Dice un viejo refrán
que “no hay carnaval sin cuaresma”. Pues para los que amagan con
el palo al pueblo y ni siquiera ofrecen la zanahoria, su antropófago
carnaval es una eterna cuaresma. Larra,
bajo el seudónimo de “El Pobrecito Hablador”, decía: “en
todas partes hay máscaras todo el año. Sal a la calle y las verás
de balde”. Cuán cierto es: basta con mirar los rostros, que ya
de por sí son verdaderas máscaras, de esos pinochos que, en
palabras de su condottiero, Mariano
Rajoy, dicen haber cruzado ya el cabo de Hornos. ¿Por qué
no se bajan de sus pedestales y se acercan a los comedores sociales,
a los campamentos Dignidad de nuestra bellotera tierra
(criminalizados, incluso, por una tal ortodoxa izquierda) y a las
kilométricas colas del paro?
A Ti
Sidoru “Pelos Malos”, auténtico Alonso
Quijano redivivo, siempre con la sonrisa en sus mutiladas
encías, al que le mataron a su hermano Pablo,
sargento del Tercio, en febrero de 1937, defendiendo el espolón del
Pingarrón, le metieron en el calabozo por hacer los carnavales.
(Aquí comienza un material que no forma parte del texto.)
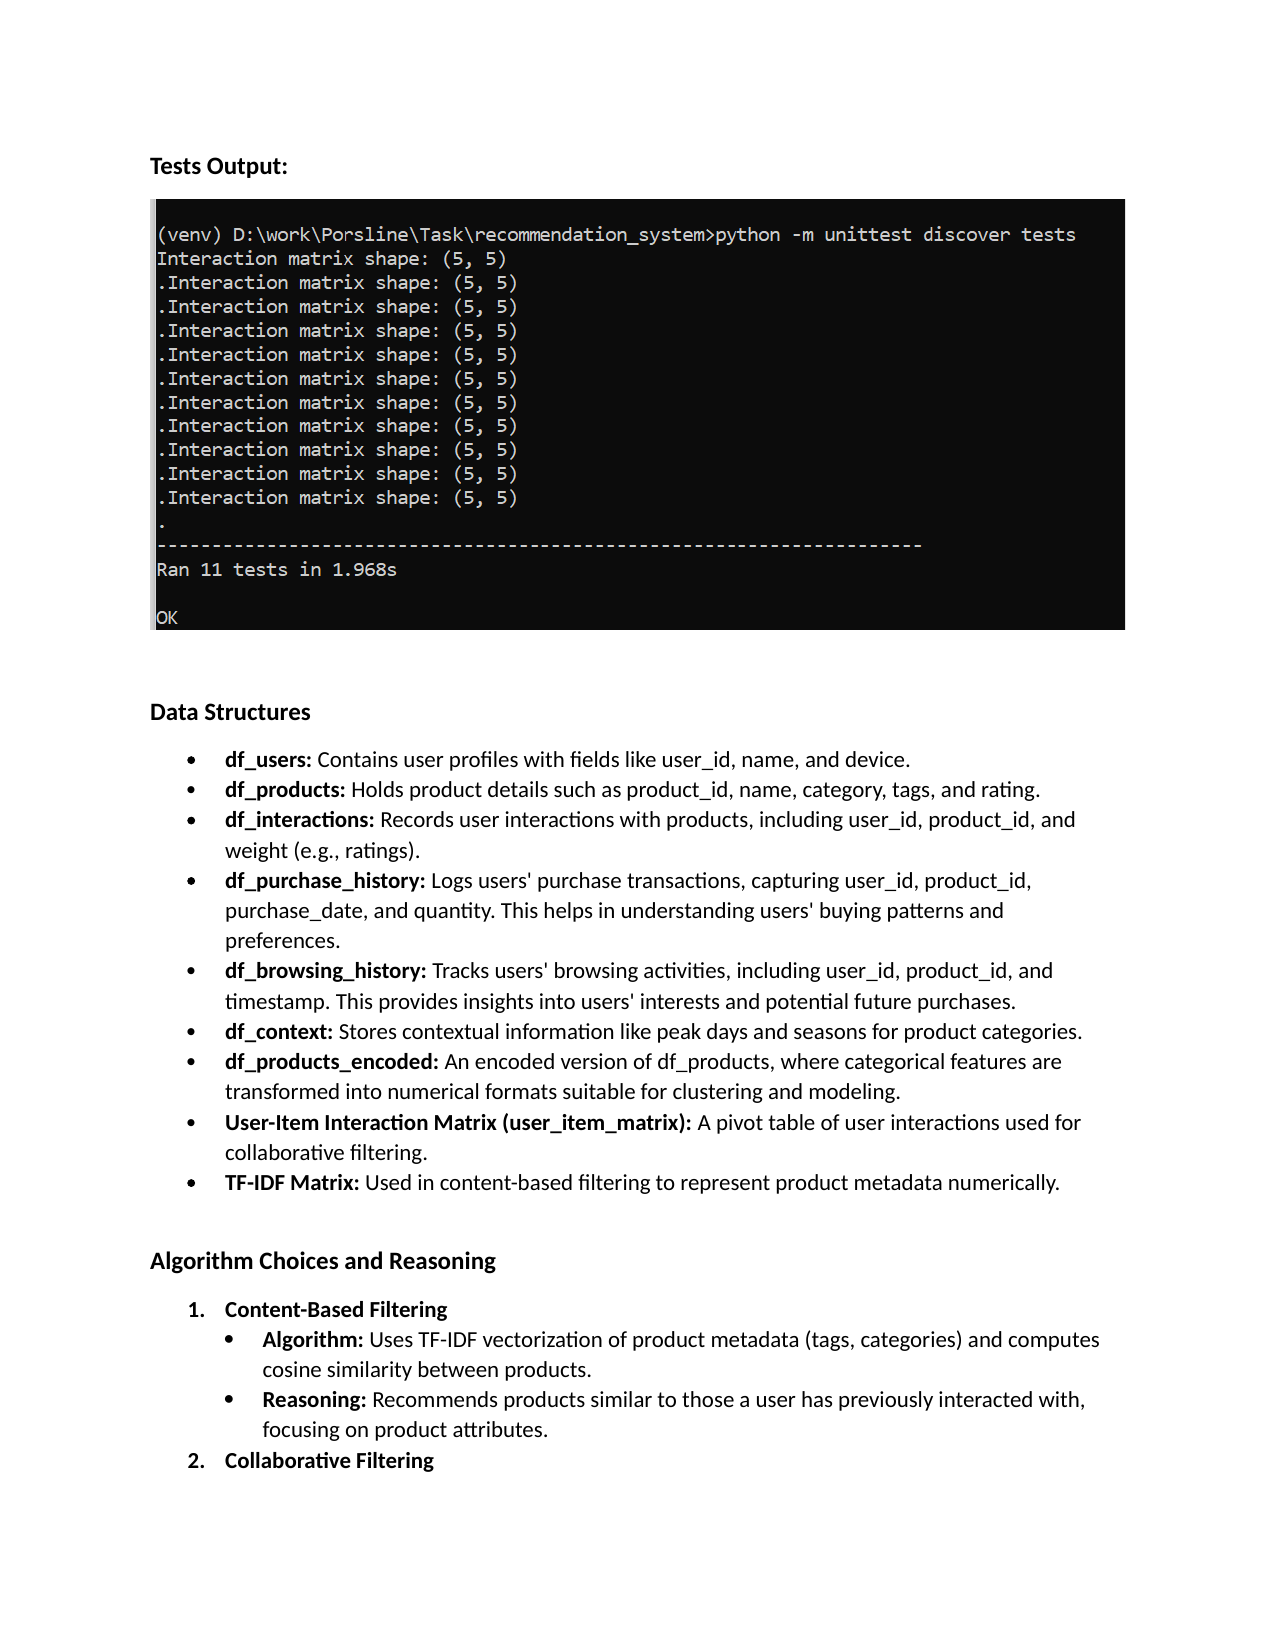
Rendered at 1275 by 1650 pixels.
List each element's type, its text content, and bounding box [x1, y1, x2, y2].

A
otros por hacer esa carnavalada que se ríe sádicamente de la clase
trabajadora, a la que invitan a joderse, la aplauden hasta romperse
las manos sus disciplinadas harcas y, traicionando a los suyos, les
llenan las urnas de papeletas aquellos que, en palabras del
economista y humanista José
Luis Sanpedro, les pisan el cuello con sus negras botas y,
encima, les lamen las suelas. Otro adagio relata que “al perro y
al carcamal los mantean por carnaval”. Pues a tiempo estamos
ahora, cuando don Carnal recorre nuestras villas y lugares, de
mantear (las guillotinas, para otro momento) a tanto carcundia,
carcamal y sacamantecas como anda suelto.